[[ RECORDS open ]]

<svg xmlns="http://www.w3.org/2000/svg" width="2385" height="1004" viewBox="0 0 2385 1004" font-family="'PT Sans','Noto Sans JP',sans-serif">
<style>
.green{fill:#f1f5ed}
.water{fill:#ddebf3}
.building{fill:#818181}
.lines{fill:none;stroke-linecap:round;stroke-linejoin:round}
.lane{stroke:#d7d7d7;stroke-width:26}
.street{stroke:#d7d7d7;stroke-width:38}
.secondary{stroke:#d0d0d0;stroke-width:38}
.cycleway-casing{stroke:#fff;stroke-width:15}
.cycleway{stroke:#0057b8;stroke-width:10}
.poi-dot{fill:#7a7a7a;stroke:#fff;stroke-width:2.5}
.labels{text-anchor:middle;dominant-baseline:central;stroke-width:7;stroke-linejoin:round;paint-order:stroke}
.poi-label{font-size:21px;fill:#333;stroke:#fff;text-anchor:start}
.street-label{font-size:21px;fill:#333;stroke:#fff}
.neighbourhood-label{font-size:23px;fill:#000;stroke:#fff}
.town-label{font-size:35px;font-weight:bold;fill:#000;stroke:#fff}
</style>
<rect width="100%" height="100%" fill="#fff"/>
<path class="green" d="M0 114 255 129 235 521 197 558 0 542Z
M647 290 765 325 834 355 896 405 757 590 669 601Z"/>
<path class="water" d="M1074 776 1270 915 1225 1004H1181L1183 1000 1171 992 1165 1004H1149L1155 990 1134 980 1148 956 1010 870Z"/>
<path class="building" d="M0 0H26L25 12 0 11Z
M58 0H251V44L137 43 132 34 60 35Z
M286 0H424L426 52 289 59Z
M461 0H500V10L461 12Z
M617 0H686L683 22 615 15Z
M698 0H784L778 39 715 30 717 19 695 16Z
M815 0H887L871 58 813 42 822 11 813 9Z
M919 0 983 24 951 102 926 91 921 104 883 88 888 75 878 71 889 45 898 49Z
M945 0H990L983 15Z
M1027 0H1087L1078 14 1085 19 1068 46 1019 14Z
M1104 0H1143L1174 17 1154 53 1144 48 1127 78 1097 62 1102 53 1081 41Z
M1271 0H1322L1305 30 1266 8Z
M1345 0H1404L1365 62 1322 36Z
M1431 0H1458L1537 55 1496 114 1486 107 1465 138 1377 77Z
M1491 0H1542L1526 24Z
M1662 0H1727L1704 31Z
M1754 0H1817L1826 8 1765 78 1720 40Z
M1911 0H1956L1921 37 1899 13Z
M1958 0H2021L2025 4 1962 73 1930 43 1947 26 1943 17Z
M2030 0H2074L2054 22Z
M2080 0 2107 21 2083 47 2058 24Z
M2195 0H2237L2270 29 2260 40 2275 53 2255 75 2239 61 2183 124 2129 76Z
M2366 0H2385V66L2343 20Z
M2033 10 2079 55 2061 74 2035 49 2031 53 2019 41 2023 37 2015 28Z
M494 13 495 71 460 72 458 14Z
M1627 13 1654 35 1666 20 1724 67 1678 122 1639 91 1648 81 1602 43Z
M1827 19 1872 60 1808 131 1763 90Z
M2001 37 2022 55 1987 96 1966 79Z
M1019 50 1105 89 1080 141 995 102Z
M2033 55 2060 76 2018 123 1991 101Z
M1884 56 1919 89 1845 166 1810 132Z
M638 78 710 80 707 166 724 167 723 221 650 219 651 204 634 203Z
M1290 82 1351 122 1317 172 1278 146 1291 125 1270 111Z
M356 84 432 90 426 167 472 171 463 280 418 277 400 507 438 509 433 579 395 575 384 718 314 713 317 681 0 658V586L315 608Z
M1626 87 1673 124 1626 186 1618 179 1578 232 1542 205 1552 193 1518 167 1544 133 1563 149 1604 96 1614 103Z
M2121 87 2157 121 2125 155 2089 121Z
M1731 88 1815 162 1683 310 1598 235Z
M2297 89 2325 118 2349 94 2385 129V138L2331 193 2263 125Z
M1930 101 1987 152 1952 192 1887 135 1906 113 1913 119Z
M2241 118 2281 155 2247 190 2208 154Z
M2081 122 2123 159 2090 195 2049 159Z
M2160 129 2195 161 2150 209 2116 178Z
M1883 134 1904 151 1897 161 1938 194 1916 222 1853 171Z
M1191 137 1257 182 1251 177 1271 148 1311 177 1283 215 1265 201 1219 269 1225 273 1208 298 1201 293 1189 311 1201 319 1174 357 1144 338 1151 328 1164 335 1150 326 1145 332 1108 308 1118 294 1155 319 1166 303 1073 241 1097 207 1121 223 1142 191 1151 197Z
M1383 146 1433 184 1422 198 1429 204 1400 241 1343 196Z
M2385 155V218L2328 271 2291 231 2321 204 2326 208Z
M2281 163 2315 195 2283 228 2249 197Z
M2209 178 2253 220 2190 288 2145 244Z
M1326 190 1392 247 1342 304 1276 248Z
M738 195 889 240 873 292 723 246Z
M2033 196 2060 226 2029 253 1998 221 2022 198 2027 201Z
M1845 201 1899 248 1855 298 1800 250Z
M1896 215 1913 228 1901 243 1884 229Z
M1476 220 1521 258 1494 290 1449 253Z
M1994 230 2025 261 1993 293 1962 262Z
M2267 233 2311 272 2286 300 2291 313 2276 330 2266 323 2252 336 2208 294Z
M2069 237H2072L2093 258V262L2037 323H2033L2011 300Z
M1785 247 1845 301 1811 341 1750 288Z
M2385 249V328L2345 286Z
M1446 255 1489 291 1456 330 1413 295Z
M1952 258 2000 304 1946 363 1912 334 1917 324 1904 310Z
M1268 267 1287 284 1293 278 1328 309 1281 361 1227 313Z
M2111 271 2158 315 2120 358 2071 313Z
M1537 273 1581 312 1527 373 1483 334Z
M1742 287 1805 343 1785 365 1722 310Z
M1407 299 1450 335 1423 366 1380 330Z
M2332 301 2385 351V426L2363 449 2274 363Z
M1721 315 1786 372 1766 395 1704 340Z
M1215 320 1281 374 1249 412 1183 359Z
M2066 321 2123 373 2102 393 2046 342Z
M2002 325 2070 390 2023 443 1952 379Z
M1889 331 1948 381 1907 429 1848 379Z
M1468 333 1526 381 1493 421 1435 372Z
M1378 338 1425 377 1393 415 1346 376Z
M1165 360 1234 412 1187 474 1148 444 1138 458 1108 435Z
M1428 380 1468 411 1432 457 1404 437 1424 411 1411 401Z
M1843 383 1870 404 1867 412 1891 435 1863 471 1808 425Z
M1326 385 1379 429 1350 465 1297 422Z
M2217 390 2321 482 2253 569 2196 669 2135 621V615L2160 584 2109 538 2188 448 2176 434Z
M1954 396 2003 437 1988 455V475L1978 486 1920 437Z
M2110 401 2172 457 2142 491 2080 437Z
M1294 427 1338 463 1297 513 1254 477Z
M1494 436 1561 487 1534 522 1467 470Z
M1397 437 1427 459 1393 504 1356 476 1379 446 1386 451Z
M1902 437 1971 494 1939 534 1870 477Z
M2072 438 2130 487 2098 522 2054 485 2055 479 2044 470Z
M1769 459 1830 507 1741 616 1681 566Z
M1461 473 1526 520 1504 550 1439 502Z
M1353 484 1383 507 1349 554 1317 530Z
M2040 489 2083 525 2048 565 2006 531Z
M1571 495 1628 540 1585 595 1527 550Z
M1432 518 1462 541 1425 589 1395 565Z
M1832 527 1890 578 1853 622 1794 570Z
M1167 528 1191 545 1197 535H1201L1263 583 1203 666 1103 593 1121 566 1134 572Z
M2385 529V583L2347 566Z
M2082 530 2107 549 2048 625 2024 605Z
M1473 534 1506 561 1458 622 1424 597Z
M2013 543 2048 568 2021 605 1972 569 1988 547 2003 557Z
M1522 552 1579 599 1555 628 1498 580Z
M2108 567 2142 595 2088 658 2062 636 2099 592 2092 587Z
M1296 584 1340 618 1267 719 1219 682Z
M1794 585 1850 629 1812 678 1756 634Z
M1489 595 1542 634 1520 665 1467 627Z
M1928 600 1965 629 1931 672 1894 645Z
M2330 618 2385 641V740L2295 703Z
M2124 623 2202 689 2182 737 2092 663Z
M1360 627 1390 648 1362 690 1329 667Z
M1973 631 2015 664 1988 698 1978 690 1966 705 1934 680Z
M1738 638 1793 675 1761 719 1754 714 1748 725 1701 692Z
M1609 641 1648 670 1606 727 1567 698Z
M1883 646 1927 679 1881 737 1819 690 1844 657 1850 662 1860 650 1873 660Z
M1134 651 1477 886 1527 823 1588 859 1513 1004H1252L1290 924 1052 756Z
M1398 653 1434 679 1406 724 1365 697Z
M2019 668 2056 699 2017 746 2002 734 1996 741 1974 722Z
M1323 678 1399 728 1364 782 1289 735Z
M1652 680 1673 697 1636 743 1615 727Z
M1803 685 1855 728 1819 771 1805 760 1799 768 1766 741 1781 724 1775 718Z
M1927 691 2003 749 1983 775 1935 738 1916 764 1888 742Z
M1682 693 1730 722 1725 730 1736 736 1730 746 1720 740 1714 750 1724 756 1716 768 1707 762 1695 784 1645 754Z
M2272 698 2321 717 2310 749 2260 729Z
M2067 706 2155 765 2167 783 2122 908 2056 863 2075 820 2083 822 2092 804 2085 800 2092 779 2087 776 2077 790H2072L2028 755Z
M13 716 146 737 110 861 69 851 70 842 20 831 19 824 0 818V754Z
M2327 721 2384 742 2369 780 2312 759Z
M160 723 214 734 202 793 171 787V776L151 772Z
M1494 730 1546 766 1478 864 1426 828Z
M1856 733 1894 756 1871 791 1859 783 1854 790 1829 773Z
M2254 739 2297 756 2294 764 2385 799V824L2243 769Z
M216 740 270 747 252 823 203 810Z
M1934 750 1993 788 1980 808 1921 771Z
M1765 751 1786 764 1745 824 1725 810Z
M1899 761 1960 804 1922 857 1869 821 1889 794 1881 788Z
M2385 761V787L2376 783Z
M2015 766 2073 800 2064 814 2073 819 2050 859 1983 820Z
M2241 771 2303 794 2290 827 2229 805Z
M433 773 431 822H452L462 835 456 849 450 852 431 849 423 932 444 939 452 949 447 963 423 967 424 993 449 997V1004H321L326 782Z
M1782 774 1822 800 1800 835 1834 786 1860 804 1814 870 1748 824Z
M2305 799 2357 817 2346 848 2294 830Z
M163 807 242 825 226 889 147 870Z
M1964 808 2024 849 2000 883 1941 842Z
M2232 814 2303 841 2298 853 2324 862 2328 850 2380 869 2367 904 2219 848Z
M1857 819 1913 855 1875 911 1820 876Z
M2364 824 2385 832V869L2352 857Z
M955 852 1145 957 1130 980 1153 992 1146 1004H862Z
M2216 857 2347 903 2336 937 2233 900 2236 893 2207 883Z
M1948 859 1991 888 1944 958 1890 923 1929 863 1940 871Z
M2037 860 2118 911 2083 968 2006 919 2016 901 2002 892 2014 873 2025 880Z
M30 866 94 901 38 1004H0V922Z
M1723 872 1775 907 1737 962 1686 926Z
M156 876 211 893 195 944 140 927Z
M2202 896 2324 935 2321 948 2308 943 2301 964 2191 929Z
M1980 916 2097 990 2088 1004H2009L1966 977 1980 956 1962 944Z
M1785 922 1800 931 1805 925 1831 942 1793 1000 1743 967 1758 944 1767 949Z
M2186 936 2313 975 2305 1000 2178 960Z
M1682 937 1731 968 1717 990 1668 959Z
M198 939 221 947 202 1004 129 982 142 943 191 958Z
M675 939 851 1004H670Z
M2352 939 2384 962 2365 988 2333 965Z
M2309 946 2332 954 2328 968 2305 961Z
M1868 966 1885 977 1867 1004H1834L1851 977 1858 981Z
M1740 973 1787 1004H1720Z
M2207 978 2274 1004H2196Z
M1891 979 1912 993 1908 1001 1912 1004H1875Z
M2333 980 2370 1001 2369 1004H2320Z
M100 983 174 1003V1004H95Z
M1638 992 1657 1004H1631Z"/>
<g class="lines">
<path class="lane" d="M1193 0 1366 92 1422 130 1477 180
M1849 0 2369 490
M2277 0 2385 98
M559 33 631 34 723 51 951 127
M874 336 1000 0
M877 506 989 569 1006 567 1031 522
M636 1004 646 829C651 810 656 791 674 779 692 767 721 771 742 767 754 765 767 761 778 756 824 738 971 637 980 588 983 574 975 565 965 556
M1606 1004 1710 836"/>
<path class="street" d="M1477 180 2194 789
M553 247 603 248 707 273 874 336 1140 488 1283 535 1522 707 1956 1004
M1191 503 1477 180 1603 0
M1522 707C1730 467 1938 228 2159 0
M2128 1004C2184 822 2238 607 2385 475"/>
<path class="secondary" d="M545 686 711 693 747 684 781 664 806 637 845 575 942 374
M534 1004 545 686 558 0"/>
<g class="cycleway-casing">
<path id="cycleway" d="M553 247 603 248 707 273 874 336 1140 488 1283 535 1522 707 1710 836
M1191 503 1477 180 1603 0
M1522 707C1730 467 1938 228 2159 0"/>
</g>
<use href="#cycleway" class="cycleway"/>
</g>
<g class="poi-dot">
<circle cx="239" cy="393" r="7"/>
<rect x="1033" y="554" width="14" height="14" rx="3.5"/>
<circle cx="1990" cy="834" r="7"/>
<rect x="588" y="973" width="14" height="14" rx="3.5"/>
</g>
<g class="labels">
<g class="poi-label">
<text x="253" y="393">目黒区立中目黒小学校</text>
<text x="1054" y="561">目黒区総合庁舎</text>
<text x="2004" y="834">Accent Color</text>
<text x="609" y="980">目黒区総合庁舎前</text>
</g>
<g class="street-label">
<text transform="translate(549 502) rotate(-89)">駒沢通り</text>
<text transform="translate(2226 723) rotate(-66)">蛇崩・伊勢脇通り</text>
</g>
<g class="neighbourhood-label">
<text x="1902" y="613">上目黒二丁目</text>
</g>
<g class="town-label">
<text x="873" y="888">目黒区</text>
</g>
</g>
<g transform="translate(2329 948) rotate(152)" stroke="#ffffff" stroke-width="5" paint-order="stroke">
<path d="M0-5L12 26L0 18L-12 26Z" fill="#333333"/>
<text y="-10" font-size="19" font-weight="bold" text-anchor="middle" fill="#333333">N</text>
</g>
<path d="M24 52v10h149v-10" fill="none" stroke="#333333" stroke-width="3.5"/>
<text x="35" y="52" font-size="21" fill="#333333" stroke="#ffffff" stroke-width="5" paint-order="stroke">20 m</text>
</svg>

[[ RECORDS closed ]]
[[ RECORDS open ]]

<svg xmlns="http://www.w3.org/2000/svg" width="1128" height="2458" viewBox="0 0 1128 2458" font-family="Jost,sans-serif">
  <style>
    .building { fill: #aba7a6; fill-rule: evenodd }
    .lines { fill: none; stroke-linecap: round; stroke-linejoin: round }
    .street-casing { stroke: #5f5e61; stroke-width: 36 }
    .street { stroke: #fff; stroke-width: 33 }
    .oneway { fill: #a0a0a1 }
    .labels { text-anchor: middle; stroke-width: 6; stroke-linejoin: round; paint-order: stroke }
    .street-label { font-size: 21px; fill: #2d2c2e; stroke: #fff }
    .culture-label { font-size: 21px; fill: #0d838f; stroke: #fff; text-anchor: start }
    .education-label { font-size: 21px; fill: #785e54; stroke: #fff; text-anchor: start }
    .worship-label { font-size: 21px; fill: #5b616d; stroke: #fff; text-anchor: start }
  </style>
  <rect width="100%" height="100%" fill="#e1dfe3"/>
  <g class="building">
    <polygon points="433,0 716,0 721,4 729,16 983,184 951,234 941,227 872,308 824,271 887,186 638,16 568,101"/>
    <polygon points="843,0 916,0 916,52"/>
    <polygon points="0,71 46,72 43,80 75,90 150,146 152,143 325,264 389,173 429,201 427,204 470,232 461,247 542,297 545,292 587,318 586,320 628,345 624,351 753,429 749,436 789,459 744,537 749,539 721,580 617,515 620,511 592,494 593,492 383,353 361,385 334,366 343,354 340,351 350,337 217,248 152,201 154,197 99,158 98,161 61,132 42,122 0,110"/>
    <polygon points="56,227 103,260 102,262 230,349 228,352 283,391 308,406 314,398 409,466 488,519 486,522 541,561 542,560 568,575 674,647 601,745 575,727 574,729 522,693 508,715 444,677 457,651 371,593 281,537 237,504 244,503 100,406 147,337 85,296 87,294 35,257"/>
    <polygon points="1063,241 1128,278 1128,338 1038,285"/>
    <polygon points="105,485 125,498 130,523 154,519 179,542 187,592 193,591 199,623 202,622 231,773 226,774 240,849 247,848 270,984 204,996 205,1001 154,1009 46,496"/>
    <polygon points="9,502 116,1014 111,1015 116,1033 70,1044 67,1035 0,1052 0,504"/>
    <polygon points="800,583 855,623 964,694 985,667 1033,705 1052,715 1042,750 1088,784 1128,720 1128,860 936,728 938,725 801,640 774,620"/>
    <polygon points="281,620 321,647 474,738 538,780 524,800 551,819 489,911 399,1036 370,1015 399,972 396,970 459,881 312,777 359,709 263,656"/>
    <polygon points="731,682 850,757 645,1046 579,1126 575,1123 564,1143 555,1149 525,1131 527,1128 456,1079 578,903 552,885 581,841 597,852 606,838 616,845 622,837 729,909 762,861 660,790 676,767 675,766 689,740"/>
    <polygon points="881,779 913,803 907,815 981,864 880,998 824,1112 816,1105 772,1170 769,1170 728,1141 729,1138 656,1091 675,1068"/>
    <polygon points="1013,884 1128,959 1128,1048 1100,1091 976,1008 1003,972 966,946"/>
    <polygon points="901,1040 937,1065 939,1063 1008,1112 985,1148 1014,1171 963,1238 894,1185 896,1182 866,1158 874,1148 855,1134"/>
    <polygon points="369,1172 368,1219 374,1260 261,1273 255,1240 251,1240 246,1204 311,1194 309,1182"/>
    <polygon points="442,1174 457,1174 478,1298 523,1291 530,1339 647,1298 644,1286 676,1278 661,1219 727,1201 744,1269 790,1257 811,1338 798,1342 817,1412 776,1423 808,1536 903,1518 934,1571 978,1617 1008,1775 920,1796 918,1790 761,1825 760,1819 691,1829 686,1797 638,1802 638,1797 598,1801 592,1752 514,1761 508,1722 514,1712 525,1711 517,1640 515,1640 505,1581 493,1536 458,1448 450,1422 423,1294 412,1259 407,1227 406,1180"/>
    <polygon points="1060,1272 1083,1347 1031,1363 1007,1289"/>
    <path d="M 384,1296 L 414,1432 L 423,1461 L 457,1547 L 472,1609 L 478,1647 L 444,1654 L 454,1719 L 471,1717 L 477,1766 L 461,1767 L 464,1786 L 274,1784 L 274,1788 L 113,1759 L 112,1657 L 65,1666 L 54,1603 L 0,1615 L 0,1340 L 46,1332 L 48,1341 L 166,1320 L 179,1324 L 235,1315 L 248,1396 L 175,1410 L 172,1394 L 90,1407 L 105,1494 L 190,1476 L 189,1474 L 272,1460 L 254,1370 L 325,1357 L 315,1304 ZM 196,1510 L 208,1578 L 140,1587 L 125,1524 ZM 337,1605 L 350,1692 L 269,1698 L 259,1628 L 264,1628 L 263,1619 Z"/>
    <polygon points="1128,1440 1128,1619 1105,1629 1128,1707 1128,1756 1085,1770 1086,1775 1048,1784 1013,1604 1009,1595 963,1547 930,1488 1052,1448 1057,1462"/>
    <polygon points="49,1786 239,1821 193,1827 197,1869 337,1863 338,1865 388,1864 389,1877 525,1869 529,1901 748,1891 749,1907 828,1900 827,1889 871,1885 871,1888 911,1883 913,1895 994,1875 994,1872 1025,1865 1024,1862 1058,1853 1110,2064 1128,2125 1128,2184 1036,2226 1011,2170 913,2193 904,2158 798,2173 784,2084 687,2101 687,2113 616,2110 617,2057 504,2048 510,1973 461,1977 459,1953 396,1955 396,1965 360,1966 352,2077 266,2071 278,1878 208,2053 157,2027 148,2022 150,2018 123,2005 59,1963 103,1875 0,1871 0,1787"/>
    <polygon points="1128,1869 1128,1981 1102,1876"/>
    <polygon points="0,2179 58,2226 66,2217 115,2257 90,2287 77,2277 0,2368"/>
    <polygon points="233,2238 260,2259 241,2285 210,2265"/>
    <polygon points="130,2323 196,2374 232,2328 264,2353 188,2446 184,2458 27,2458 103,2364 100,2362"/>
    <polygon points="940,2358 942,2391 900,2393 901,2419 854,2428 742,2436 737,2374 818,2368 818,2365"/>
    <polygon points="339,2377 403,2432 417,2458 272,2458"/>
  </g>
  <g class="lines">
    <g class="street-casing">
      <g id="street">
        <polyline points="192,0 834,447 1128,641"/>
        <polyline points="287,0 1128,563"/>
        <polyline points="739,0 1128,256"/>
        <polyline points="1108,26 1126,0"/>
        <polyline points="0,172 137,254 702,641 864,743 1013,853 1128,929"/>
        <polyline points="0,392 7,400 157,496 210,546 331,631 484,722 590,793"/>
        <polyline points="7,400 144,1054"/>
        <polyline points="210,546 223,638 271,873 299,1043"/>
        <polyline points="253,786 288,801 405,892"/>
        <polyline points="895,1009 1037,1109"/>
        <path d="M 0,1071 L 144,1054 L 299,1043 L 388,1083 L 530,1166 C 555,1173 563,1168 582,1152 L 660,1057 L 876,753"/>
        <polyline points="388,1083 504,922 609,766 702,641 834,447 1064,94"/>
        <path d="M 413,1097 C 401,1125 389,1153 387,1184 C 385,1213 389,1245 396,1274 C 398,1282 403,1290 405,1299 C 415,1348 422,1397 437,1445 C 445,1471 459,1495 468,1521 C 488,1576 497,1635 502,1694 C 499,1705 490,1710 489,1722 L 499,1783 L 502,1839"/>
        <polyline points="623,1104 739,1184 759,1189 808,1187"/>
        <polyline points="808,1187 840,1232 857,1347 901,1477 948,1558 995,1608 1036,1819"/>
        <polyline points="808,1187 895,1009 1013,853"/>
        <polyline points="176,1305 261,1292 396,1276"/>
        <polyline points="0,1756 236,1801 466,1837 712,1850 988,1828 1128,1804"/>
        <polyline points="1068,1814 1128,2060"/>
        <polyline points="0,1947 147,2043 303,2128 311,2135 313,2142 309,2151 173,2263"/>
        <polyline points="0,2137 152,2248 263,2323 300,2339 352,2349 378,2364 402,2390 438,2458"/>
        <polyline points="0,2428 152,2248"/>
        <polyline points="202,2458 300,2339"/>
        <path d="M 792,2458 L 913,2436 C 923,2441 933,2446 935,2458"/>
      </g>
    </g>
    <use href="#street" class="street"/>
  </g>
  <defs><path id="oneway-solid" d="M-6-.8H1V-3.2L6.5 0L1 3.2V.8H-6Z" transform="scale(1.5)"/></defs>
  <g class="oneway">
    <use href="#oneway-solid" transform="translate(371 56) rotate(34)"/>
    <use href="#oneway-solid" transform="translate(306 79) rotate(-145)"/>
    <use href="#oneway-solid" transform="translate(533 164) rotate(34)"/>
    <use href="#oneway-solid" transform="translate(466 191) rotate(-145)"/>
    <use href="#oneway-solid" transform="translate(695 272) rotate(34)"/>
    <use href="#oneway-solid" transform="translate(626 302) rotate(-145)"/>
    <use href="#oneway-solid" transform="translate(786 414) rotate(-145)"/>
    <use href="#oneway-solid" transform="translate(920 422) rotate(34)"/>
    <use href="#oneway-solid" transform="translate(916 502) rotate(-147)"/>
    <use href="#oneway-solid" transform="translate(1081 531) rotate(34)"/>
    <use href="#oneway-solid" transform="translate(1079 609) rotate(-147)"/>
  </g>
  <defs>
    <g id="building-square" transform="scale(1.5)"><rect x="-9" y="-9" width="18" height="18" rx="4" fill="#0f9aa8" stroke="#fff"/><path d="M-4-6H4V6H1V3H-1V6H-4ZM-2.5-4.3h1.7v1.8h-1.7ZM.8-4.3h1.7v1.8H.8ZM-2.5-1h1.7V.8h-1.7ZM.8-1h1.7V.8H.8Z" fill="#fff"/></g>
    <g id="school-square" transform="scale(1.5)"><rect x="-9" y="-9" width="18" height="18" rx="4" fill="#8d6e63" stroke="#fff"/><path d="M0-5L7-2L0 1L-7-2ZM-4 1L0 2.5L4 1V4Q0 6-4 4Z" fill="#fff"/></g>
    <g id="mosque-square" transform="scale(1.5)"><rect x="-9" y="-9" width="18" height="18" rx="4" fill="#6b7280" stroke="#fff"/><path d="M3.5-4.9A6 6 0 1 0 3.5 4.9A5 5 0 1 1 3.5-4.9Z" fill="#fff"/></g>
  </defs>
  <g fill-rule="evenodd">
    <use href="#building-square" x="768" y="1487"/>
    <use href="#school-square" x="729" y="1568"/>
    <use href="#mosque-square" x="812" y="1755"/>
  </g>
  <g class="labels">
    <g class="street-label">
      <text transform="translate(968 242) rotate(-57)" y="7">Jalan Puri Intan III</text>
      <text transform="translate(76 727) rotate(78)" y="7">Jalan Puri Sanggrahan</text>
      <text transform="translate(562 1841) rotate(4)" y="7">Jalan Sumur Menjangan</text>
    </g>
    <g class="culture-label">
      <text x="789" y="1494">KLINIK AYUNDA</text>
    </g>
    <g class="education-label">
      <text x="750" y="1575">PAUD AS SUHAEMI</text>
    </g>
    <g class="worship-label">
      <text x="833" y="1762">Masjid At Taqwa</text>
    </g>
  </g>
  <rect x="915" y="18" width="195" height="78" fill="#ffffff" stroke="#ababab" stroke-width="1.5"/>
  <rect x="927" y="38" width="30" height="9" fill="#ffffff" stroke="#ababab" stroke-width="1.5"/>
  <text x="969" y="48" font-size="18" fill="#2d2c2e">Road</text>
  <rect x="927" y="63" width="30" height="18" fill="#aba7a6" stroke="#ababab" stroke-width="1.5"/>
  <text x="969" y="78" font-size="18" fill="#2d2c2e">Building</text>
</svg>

[[ RECORDS closed ]]

> **WORK TO BE COMPLETED**: Copy out, word for word, the part of the entries above that begins at the line with "M1268 267 1287" and ends at the line with "M1489 595 1542 634 1520 665 1467 627Z", including both.

> **OUTPUT OF THE EXERCISE**:
M1268 267 1287 284 1293 278 1328 309 1281 361 1227 313Z
M2111 271 2158 315 2120 358 2071 313Z
M1537 273 1581 312 1527 373 1483 334Z
M1742 287 1805 343 1785 365 1722 310Z
M1407 299 1450 335 1423 366 1380 330Z
M2332 301 2385 351V426L2363 449 2274 363Z
M1721 315 1786 372 1766 395 1704 340Z
M1215 320 1281 374 1249 412 1183 359Z
M2066 321 2123 373 2102 393 2046 342Z
M2002 325 2070 390 2023 443 1952 379Z
M1889 331 1948 381 1907 429 1848 379Z
M1468 333 1526 381 1493 421 1435 372Z
M1378 338 1425 377 1393 415 1346 376Z
M1165 360 1234 412 1187 474 1148 444 1138 458 1108 435Z
M1428 380 1468 411 1432 457 1404 437 1424 411 1411 401Z
M1843 383 1870 404 1867 412 1891 435 1863 471 1808 425Z
M1326 385 1379 429 1350 465 1297 422Z
M2217 390 2321 482 2253 569 2196 669 2135 621V615L2160 584 2109 538 2188 448 2176 434Z
M1954 396 2003 437 1988 455V475L1978 486 1920 437Z
M2110 401 2172 457 2142 491 2080 437Z
M1294 427 1338 463 1297 513 1254 477Z
M1494 436 1561 487 1534 522 1467 470Z
M1397 437 1427 459 1393 504 1356 476 1379 446 1386 451Z
M1902 437 1971 494 1939 534 1870 477Z
M2072 438 2130 487 2098 522 2054 485 2055 479 2044 470Z
M1769 459 1830 507 1741 616 1681 566Z
M1461 473 1526 520 1504 550 1439 502Z
M1353 484 1383 507 1349 554 1317 530Z
M2040 489 2083 525 2048 565 2006 531Z
M1571 495 1628 540 1585 595 1527 550Z
M1432 518 1462 541 1425 589 1395 565Z
M1832 527 1890 578 1853 622 1794 570Z
M1167 528 1191 545 1197 535H1201L1263 583 1203 666 1103 593 1121 566 1134 572Z
M2385 529V583L2347 566Z
M2082 530 2107 549 2048 625 2024 605Z
M1473 534 1506 561 1458 622 1424 597Z
M2013 543 2048 568 2021 605 1972 569 1988 547 2003 557Z
M1522 552 1579 599 1555 628 1498 580Z
M2108 567 2142 595 2088 658 2062 636 2099 592 2092 587Z
M1296 584 1340 618 1267 719 1219 682Z
M1794 585 1850 629 1812 678 1756 634Z
M1489 595 1542 634 1520 665 1467 627Z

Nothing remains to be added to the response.